Senza dubbio sono partita dal gioco – un po’ come lanciare i dadi, mescolando i personaggi e le loro esistenze e osservando come potessero, anche a loro insaputa, essere contigui. Se mi fossi fermata lì, Arcano sarebbe diventato una raccolta di racconti. Certo, un po’ lo è, ma poi è subentrata l’architetta, e la sua necessità di dare forma a quel materiale molto frammentato: ho, quindi, immaginato un fil rouge, una “trama”, appunto che, si facesse ordito e tessesse insieme quegli uomini, quelle donne (e quei cagnolini!) tra loro. In Arcano si piange, si sor-ride, si provano sollievo, malinconia, felicità…come ci succede fuori dalle pagine che leggiamo. E quindi, da narratrice, ho raccontato tutto questo.
La lettura di Arcano può far emergere nel lettore una domanda profonda: “E se ogni persona che incontriamo fosse solo una carta del nostro stesso mazzo?” Come cambia, secondo te, la nostra percezione dell’altro se accogliamo questa ipotesi?

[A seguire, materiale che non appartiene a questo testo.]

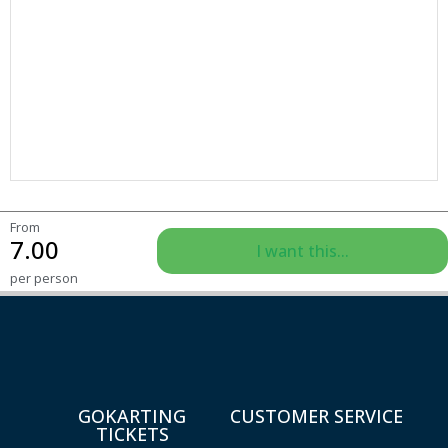
From
7.00
I want this...
per person
GOKARTING
CUSTOMER SERVICE
TICKETS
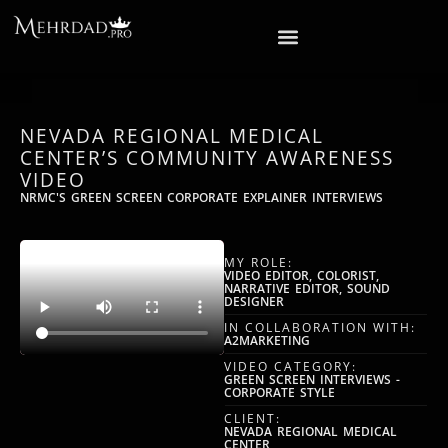
NEVADA REGIONAL MEDICAL
CENTER’S COMMUNITY AWARENESS
VIDEO
NRMC'S GREEN SCREEN CORPORATE EXPLAINER INTERVIEWS
MY ROLE:
VIDEO EDITOR, COLORIST,
NARRATIVE EDITOR, SOUND
DESIGNER
IN COLLABORATION WITH:
A2MARKETING
VIDEO CATEGORY:
GREEN SCREEN INTERVIEWS -
CORPORATE STYLE
CLIENT:
NEVADA REGIONAL MEDICAL
CENTER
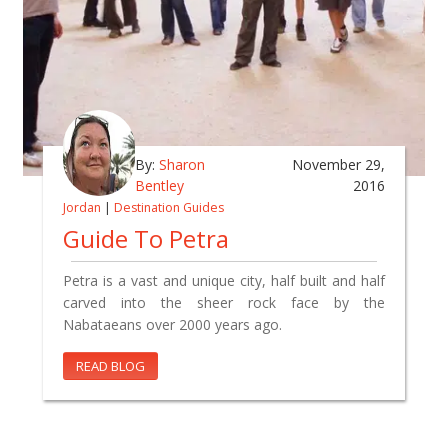
By:
Sharon
November 29,
Bentley
2016
Jordan
|
Destination Guides
Guide To Petra
Petra is a vast and unique city, half built and half
carved into the sheer rock face by the
Nabataeans over 2000 years ago.
READ BLOG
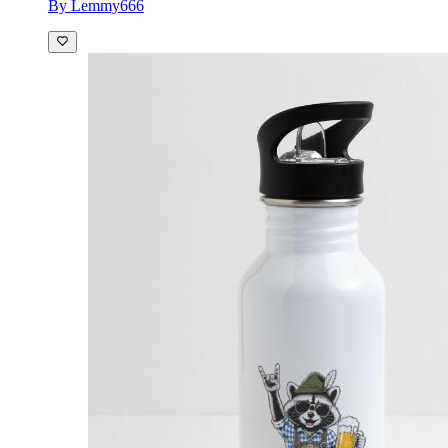
By Lemmy666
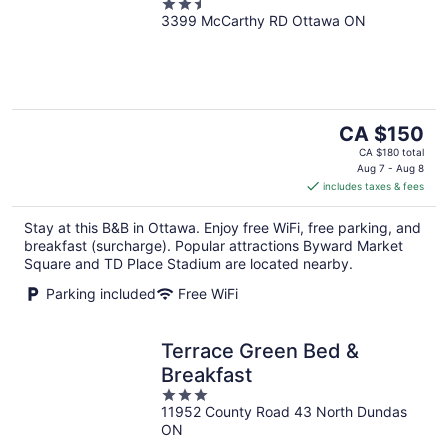
2.5
3399 McCarthy RD Ottawa ON
out
of
5
The
CA $150
price
CA $180 total
is
Aug 7 - Aug 8
includes taxes & fees
CA $150
per
Stay at this B&B in Ottawa. Enjoy free WiFi, free parking, and
night
breakfast (surcharge). Popular attractions Byward Market
Square and TD Place Stadium are located nearby.
Parking included
Free WiFi
Terrace Green Bed &
Breakfast
3
11952 County Road 43 North Dundas
out
ON
of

Se fossimo carte in mano a un destino travestito da croupier, saremmo comunque responsabili delle nostre scelte, ma forse più inclini alla tolleranza – che è un valore drammaticamente dimenticato in questo momento storico. Attenzione: ciascuno può e, in un certo senso, “deve” essere l’artefice della propria felicità, attraverso le scelte che compie ogni giorno, addirittura quando si fa la spesa. Ogni scelta è un atto politico e tutti noi possiamo governarci secondo il nostro sistema di valori e nel rispetto di chi ne ha uno differente. È quello a cui mi riferivo prima a proposito della possibilità di risorgere in vita. Spesso, però, diventiamo inconsapevoli vittime della nostra storia, della nostra auto-narrazione, e così corriamo il rischio di prenderci troppo sul serio, di limitarci e, soprattutto, di dimenticare che la nostra esperienza del mondo può essere un gioco, dominato spesso da “coincidenze” (il caso è notoriamente un bugiardo!) che scombinano i nostri piani provocando spesso sorprese – anche molto piacevoli. Questo disordine è forse solo un dettaglio di superficie, frutto di un’architettura superiore? O forse no? Ecco: le nostre piccole, possibili resurrezioni possono nascondersi proprio in questo luminoso “non lo so”, che ci regala l’opportunità di vivere, e morire, godendoci tutto il viaggio.
Con Arcano, Claudia Carrescia ci consegna un’opera-labirinto che sfida le convenzioni del romanzo e ci restituisce la vertigine del mistero. In un tempo che chiede risposte rapide e lineari, questo libro ci riporta al valore dell’enigma, alla potenza del simbolo, alla possibilità che ogni frammento di vita sia parte di un disegno più grande, che possiamo solo intuire. Leggerlo significa non soltanto sfogliare una storia, ma attraversare una soglia. E ogni lettore, come ogni carta, rivela un destino diverso.